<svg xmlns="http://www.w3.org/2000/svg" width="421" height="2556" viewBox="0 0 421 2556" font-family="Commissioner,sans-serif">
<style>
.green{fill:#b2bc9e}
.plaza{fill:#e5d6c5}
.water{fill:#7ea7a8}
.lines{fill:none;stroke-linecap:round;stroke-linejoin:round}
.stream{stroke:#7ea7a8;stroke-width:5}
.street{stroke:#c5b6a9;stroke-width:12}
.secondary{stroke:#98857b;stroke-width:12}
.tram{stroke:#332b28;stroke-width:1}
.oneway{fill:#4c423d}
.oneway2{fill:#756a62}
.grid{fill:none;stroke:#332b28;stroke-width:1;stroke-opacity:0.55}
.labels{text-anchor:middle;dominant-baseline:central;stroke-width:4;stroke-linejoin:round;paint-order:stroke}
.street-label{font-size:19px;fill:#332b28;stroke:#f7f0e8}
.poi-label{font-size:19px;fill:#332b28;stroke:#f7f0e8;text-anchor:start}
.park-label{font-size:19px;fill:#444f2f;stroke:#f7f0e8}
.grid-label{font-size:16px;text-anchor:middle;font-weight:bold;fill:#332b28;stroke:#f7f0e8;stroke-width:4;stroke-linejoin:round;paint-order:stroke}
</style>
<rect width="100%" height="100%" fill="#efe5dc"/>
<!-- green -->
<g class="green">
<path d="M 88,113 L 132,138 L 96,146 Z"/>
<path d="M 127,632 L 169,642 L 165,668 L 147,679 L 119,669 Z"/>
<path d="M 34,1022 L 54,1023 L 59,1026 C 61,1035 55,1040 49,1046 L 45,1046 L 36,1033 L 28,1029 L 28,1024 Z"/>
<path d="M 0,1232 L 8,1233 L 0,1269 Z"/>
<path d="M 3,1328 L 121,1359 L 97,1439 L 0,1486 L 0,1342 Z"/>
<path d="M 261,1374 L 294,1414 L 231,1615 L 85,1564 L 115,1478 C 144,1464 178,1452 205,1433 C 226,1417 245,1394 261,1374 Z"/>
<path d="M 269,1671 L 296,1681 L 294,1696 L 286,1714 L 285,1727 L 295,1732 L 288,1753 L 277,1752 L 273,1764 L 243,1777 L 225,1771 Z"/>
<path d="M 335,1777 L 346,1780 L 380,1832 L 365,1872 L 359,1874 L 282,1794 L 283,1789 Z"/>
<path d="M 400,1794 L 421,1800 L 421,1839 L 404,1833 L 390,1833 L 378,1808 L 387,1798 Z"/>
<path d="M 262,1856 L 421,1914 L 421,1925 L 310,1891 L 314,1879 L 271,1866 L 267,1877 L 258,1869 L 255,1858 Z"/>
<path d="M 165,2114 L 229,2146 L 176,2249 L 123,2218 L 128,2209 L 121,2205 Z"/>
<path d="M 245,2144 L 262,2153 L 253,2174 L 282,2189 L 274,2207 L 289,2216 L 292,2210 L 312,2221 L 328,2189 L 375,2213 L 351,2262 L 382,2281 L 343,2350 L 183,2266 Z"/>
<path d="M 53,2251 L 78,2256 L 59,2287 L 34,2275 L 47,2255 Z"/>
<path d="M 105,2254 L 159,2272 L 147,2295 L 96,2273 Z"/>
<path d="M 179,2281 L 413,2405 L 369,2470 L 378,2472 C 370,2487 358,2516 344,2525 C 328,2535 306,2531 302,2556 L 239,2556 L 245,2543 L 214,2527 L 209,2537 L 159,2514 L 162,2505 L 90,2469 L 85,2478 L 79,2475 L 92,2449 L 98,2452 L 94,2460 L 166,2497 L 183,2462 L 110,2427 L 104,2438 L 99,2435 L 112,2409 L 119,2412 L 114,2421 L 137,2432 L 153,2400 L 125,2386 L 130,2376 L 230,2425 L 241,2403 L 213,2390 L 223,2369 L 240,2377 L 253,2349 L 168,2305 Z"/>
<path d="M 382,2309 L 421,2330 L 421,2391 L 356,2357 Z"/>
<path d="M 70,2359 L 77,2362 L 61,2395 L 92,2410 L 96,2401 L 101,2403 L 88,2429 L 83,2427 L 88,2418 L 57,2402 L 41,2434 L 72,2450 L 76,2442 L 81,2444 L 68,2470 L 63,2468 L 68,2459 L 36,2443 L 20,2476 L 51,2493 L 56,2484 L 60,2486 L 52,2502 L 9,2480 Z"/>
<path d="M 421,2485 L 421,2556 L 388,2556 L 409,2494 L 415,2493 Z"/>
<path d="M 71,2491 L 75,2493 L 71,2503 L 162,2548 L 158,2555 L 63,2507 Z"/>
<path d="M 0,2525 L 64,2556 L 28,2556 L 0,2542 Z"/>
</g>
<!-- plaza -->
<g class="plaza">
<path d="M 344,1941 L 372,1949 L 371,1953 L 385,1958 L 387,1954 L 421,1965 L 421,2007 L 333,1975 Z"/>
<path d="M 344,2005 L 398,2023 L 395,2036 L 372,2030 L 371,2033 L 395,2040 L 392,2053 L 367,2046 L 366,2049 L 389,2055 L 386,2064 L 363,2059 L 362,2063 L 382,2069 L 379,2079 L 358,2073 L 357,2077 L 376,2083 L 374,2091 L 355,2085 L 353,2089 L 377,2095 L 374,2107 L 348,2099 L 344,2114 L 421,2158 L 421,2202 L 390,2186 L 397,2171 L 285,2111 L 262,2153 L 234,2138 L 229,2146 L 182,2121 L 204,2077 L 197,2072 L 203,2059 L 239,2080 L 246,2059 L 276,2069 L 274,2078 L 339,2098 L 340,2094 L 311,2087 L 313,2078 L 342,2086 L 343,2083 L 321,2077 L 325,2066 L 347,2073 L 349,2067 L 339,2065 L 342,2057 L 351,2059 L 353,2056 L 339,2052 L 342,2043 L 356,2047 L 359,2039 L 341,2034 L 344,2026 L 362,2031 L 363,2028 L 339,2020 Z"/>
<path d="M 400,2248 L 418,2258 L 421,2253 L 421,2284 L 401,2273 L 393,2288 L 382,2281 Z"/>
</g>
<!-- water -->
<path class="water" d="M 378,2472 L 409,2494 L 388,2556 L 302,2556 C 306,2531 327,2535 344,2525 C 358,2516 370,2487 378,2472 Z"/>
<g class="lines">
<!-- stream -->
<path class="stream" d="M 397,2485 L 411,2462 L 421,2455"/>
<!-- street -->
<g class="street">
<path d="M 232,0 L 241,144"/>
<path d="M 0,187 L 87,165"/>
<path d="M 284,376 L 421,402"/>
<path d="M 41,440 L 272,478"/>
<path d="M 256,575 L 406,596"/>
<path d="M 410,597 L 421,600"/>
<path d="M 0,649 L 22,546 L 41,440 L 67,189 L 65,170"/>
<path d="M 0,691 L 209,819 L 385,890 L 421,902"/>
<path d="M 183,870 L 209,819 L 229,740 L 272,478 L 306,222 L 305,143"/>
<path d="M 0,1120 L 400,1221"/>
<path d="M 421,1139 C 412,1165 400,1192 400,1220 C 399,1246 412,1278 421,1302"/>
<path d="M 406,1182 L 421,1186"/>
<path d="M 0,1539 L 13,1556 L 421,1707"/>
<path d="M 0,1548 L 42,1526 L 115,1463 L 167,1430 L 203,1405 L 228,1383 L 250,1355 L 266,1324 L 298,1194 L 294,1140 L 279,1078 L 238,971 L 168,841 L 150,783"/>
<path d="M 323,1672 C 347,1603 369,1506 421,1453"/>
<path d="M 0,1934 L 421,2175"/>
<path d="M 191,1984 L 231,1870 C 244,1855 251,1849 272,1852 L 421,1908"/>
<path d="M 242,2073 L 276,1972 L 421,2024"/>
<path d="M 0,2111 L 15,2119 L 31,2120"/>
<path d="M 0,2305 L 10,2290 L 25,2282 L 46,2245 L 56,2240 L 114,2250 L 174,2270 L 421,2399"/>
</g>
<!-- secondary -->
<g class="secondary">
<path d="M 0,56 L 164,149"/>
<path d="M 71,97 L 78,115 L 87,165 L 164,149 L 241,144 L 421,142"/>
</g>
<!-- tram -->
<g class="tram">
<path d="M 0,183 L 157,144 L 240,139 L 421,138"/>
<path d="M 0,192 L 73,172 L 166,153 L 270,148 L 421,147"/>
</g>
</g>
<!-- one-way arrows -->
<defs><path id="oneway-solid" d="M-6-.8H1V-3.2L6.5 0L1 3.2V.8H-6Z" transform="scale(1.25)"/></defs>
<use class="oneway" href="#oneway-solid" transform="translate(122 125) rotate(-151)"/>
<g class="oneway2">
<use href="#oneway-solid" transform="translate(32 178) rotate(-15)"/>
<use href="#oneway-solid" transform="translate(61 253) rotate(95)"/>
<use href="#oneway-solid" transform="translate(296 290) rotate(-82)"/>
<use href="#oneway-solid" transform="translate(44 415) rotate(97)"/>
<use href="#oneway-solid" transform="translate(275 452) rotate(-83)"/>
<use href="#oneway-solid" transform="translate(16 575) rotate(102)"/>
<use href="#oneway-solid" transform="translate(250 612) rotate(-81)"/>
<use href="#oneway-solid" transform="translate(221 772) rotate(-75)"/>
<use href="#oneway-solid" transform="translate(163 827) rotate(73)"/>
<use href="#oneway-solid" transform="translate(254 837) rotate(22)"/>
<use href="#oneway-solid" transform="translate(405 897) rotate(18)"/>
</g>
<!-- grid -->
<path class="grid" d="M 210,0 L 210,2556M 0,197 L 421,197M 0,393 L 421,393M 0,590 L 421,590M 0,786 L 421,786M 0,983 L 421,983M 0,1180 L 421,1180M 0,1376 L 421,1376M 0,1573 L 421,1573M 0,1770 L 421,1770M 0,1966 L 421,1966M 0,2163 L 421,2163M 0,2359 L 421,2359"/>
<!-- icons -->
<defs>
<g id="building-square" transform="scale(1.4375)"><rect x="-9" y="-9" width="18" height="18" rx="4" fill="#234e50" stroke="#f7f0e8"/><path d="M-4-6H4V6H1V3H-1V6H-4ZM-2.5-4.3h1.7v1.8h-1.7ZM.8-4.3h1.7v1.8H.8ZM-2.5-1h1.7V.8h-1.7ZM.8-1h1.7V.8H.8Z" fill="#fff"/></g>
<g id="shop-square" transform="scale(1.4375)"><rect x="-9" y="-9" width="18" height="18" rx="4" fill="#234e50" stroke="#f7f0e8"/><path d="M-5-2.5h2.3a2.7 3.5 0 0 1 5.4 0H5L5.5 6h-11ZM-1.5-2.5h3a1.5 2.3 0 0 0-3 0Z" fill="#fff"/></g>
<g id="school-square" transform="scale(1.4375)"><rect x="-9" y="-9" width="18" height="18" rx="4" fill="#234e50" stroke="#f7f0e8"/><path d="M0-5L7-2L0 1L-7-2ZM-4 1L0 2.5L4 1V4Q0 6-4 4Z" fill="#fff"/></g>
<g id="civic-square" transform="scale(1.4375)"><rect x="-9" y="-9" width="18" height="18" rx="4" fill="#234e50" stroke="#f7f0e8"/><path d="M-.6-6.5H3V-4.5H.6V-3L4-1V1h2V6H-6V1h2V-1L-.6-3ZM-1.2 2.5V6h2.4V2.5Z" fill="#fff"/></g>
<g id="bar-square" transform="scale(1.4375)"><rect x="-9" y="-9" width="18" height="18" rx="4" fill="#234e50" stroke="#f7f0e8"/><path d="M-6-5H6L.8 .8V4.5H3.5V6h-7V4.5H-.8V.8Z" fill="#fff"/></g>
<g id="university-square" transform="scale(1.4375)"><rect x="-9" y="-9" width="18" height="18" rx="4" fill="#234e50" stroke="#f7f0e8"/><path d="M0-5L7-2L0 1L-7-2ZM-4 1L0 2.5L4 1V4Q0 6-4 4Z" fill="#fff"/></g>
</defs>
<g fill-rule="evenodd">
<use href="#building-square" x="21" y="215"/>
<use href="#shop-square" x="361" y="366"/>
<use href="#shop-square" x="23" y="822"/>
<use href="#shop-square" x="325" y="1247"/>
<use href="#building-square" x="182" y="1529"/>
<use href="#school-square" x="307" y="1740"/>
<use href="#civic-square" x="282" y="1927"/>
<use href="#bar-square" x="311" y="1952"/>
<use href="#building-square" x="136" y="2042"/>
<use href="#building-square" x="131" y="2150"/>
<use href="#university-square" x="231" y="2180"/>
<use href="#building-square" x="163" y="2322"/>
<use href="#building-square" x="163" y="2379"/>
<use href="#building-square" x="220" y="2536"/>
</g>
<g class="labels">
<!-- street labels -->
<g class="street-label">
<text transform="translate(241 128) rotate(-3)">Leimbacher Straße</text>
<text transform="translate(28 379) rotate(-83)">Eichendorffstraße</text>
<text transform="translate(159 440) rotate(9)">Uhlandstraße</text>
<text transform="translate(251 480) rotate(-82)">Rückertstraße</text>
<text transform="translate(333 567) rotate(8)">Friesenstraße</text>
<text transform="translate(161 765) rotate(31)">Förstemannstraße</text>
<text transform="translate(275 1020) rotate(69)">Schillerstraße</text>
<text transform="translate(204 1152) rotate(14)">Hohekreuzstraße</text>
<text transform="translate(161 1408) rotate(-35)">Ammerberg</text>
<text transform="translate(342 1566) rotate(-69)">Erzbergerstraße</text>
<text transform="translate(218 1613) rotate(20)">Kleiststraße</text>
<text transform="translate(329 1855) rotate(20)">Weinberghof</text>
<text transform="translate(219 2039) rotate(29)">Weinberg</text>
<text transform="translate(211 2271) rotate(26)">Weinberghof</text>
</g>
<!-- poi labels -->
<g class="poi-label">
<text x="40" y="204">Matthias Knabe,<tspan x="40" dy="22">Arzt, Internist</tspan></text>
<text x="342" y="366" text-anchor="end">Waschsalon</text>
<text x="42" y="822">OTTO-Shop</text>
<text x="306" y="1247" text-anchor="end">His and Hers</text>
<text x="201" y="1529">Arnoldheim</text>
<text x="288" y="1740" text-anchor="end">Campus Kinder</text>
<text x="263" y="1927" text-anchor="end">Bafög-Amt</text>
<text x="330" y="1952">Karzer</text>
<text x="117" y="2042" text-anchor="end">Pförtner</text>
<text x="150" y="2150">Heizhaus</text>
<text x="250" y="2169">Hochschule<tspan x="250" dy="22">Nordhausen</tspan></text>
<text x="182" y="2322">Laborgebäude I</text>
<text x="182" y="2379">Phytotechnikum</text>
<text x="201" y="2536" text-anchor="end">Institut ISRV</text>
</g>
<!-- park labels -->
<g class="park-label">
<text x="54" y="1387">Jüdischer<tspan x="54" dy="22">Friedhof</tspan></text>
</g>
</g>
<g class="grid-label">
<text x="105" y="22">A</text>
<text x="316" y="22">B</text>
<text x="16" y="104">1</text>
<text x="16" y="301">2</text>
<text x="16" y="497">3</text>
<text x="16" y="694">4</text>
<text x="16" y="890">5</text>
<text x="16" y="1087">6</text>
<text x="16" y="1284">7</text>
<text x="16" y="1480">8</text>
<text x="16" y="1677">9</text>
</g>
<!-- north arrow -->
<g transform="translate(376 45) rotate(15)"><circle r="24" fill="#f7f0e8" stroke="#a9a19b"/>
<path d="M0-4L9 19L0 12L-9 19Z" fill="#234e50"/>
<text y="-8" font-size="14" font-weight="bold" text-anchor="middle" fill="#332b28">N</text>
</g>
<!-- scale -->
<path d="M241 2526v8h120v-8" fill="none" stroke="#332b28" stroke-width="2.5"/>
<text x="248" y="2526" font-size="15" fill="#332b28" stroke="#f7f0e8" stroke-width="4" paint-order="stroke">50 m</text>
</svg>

──────────────────────────────

* **Work instruction**
Go through the records and report each line that contains "lines".

* **Worked solution**
.lines{fill:none;stroke-linecap:round;stroke-linejoin:round}
<g class="lines">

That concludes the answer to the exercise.